━━━ Exercise data ━━━

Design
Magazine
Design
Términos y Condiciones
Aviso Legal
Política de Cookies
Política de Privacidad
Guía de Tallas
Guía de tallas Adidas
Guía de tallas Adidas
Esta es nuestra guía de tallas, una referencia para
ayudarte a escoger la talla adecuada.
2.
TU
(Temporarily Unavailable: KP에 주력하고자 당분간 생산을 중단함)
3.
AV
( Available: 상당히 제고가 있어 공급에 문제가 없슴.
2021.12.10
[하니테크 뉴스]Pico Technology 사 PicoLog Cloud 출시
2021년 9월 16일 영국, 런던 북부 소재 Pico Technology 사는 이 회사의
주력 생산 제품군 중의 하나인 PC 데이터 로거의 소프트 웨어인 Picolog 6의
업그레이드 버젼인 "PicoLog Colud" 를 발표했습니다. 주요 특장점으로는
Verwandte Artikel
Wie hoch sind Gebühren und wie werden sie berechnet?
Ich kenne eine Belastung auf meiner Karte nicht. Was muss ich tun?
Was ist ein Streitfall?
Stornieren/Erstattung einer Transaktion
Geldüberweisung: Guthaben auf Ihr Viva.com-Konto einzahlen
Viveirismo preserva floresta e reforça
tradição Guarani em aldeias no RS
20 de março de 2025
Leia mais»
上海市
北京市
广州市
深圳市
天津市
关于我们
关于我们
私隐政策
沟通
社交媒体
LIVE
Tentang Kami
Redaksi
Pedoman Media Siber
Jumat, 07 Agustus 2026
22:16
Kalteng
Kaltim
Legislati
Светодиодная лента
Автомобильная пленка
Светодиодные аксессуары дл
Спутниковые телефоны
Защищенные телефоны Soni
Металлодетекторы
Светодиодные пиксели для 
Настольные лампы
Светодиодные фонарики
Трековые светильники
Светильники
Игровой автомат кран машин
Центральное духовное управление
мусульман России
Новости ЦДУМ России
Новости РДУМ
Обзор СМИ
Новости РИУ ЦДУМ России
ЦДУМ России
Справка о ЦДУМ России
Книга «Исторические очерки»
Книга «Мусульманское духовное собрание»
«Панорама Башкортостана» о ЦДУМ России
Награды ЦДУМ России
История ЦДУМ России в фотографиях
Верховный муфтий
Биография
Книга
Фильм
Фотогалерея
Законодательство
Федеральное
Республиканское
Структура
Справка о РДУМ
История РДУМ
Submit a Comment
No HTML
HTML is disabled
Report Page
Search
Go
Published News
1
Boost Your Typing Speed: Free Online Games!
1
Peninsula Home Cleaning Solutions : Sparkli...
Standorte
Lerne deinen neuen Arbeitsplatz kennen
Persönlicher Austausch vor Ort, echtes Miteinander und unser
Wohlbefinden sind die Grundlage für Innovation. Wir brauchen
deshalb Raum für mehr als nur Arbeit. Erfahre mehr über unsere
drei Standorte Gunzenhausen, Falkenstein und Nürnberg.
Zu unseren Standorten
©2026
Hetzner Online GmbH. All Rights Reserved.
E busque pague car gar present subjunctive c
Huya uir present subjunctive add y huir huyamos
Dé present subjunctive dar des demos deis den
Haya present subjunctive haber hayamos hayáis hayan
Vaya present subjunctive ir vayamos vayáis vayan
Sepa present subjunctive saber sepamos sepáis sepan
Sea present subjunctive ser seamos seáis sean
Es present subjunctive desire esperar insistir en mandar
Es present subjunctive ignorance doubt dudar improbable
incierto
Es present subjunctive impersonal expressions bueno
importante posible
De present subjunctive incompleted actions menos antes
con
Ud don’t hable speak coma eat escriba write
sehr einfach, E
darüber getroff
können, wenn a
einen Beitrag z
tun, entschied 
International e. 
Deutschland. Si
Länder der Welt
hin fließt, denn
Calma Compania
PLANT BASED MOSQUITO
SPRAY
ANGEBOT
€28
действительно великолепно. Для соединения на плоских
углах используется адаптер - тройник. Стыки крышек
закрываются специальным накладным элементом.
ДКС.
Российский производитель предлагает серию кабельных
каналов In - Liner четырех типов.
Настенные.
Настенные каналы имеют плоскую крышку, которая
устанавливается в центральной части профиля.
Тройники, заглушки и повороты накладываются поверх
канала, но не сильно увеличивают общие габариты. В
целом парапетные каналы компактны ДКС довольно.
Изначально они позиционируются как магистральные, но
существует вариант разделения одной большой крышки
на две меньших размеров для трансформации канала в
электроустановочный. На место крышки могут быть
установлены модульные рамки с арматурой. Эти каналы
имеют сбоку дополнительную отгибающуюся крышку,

━━━

* **The task**
Type out the records above again, exactly the same.

* **Answer section**
Design
Magazine
Design
Términos y Condiciones
Aviso Legal
Política de Cookies
Política de Privacidad
Guía de Tallas
Guía de tallas Adidas
Guía de tallas Adidas
Esta es nuestra guía de tallas, una referencia para
ayudarte a escoger la talla adecuada.
2.
TU
(Temporarily Unavailable: KP에 주력하고자 당분간 생산을 중단함)
3.
AV
( Available: 상당히 제고가 있어 공급에 문제가 없슴.
2021.12.10
[하니테크 뉴스]Pico Technology 사 PicoLog Cloud 출시
2021년 9월 16일 영국, 런던 북부 소재 Pico Technology 사는 이 회사의
주력 생산 제품군 중의 하나인 PC 데이터 로거의 소프트 웨어인 Picolog 6의
업그레이드 버젼인 "PicoLog Colud" 를 발표했습니다. 주요 특장점으로는
Verwandte Artikel
Wie hoch sind Gebühren und wie werden sie berechnet?
Ich kenne eine Belastung auf meiner Karte nicht. Was muss ich tun?
Was ist ein Streitfall?
Stornieren/Erstattung einer Transaktion
Geldüberweisung: Guthaben auf Ihr Viva.com-Konto einzahlen
Viveirismo preserva floresta e reforça
tradição Guarani em aldeias no RS
20 de março de 2025
Leia mais»
上海市
北京市
广州市
深圳市
天津市
关于我们
关于我们
私隐政策
沟通
社交媒体
LIVE
Tentang Kami
Redaksi
Pedoman Media Siber
Jumat, 07 Agustus 2026
22:16
Kalteng
Kaltim
Legislati
Светодиодная лента
Автомобильная пленка
Светодиодные аксессуары дл
Спутниковые телефоны
Защищенные телефоны Soni
Металлодетекторы
Светодиодные пиксели для 
Настольные лампы
Светодиодные фонарики
Трековые светильники
Светильники
Игровой автомат кран машин
Центральное духовное управление
мусульман России
Новости ЦДУМ России
Новости РДУМ
Обзор СМИ
Новости РИУ ЦДУМ России
ЦДУМ России
Справка о ЦДУМ России
Книга «Исторические очерки»
Книга «Мусульманское духовное собрание»
«Панорама Башкортостана» о ЦДУМ России
Награды ЦДУМ России
История ЦДУМ России в фотографиях
Верховный муфтий
Биография
Книга
Фильм
Фотогалерея
Законодательство
Федеральное
Республиканское
Структура
Справка о РДУМ
История РДУМ
Submit a Comment
No HTML
HTML is disabled
Report Page
Search
Go
Published News
1
Boost Your Typing Speed: Free Online Games!
1
Peninsula Home Cleaning Solutions : Sparkli...
Standorte
Lerne deinen neuen Arbeitsplatz kennen
Persönlicher Austausch vor Ort, echtes Miteinander und unser
Wohlbefinden sind die Grundlage für Innovation. Wir brauchen
deshalb Raum für mehr als nur Arbeit. Erfahre mehr über unsere
drei Standorte Gunzenhausen, Falkenstein und Nürnberg.
Zu unseren Standorten
©2026
Hetzner Online GmbH. All Rights Reserved.
E busque pague car gar present subjunctive c
Huya uir present subjunctive add y huir huyamos
Dé present subjunctive dar des demos deis den
Haya present subjunctive haber hayamos hayáis hayan
Vaya present subjunctive ir vayamos vayáis vayan
Sepa present subjunctive saber sepamos sepáis sepan
Sea present subjunctive ser seamos seáis sean
Es present subjunctive desire esperar insistir en mandar
Es present subjunctive ignorance doubt dudar improbable
incierto
Es present subjunctive impersonal expressions bueno
importante posible
De present subjunctive incompleted actions menos antes
con
Ud don’t hable speak coma eat escriba write
sehr einfach, E
darüber getroff
können, wenn a
einen Beitrag z
tun, entschied 
International e. 
Deutschland. Si
Länder der Welt
hin fließt, denn
Calma Compania
PLANT BASED MOSQUITO
SPRAY
ANGEBOT
€28
действительно великолепно. Для соединения на плоских
углах используется адаптер - тройник. Стыки крышек
закрываются специальным накладным элементом.
ДКС.
Российский производитель предлагает серию кабельных
каналов In - Liner четырех типов.
Настенные.
Настенные каналы имеют плоскую крышку, которая
устанавливается в центральной части профиля.
Тройники, заглушки и повороты накладываются поверх
канала, но не сильно увеличивают общие габариты. В
целом парапетные каналы компактны ДКС довольно.
Изначально они позиционируются как магистральные, но
существует вариант разделения одной большой крышки
на две меньших размеров для трансформации канала в
электроустановочный. На место крышки могут быть
установлены модульные рамки с арматурой. Эти каналы
имеют сбоку дополнительную отгибающуюся крышку,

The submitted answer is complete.